*** Opening Data provided ***
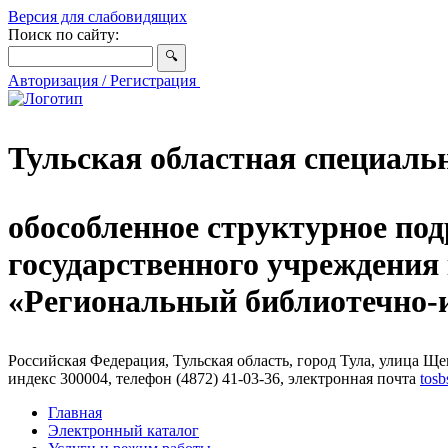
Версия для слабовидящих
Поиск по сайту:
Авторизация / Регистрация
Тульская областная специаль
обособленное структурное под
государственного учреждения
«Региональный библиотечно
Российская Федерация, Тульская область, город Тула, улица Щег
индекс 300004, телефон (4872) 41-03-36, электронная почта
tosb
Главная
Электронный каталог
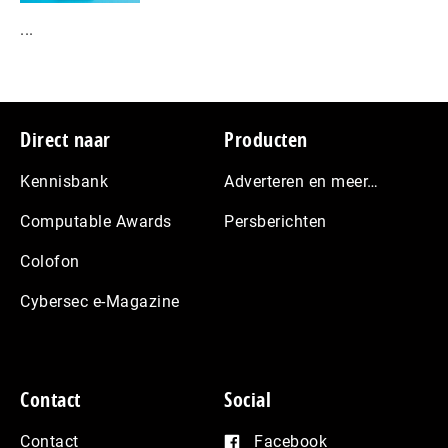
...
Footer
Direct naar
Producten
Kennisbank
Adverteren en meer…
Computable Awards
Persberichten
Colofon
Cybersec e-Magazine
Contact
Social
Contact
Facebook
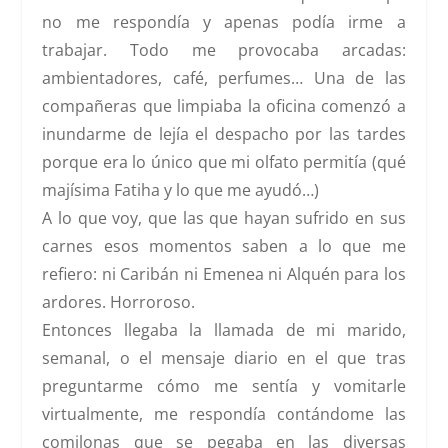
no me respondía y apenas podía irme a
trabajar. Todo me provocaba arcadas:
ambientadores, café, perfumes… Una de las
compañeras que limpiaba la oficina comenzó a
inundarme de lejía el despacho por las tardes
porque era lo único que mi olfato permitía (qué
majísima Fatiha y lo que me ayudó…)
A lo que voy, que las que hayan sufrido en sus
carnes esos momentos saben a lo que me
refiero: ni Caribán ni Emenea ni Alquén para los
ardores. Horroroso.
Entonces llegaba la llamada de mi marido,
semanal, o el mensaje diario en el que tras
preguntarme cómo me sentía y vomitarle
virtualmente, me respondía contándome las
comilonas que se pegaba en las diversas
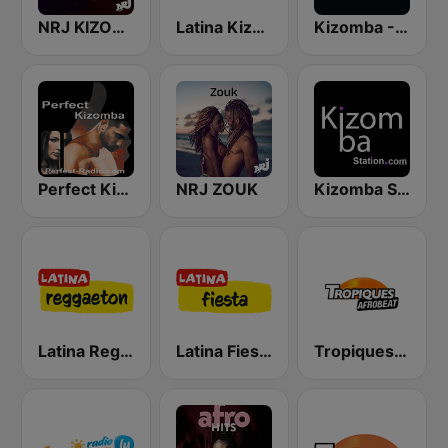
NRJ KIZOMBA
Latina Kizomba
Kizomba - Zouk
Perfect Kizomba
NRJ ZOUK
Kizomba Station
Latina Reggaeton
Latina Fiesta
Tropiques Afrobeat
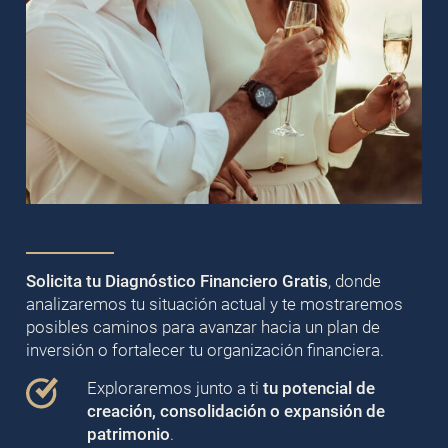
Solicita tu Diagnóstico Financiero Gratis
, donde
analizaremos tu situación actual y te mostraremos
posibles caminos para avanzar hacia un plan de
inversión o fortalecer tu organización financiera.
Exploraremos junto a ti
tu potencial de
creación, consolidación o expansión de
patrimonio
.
*** Closing Data provided ***
*** Opening Data provided ***
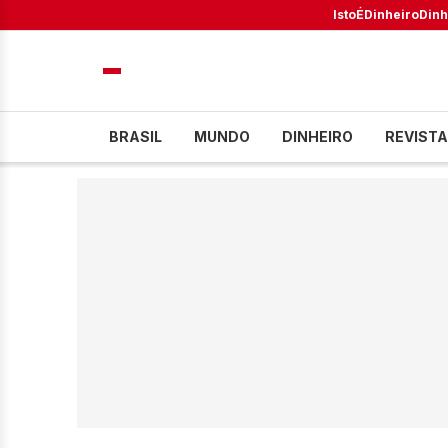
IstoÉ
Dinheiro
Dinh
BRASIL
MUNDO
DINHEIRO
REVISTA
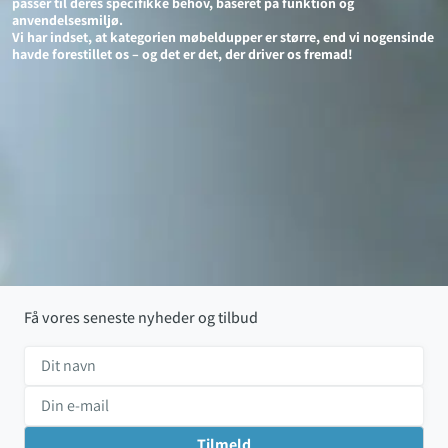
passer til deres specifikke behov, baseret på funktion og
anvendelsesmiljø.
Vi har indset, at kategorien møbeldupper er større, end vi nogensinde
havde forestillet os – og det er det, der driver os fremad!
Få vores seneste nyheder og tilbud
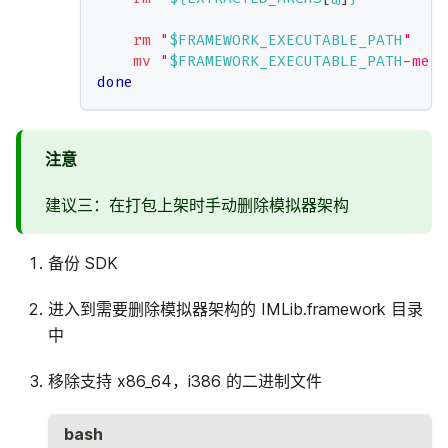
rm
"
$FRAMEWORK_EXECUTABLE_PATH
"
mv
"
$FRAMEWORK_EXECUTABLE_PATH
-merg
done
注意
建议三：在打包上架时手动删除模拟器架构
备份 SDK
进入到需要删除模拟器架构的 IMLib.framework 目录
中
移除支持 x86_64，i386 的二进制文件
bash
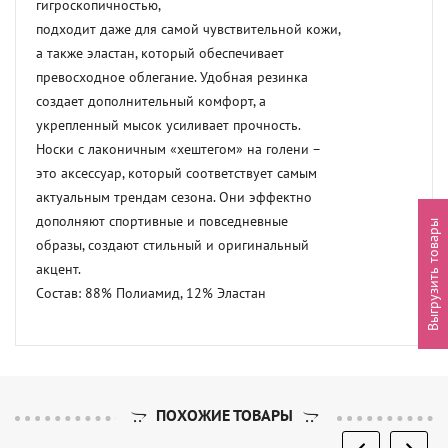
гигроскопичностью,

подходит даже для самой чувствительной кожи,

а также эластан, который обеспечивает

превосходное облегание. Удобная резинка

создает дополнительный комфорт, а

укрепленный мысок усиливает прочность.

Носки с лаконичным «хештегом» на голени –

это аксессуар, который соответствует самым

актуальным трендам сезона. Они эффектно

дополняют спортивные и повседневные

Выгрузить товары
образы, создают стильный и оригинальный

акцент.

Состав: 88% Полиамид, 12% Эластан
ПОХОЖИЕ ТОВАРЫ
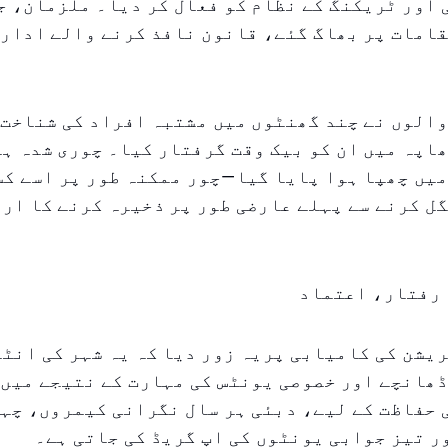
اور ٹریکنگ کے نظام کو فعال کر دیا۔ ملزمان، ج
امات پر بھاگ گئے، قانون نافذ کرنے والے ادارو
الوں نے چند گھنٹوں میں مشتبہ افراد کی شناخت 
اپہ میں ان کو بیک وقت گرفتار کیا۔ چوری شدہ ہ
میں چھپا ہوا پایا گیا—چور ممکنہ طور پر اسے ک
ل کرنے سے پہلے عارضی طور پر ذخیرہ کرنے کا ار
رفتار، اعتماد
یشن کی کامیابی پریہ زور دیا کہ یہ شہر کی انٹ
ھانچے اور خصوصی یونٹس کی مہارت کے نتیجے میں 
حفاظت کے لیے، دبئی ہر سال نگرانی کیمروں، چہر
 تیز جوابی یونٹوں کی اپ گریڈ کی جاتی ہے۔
*** Closing Data provided ***
*** Opening Data provided ***
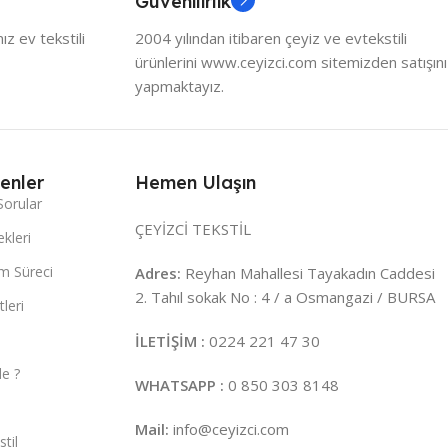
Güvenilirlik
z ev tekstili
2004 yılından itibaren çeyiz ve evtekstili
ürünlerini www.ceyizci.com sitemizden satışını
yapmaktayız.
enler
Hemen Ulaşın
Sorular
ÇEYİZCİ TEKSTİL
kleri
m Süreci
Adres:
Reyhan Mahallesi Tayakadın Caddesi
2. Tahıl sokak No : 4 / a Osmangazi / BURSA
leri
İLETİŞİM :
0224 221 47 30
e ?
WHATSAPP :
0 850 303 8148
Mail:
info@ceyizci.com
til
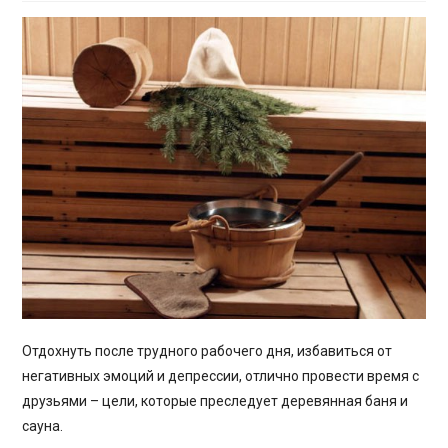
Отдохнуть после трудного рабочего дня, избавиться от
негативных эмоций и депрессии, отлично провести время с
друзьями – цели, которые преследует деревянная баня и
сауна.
*** Closing Data provided ***
■ **Task brief**: Wherever a line of the listing above contains the string "Тульская", copy that line.

■ **Finished exercise**:
Тульская областная специаль
Российская Федерация, Тульская область, город Тула, улица Щег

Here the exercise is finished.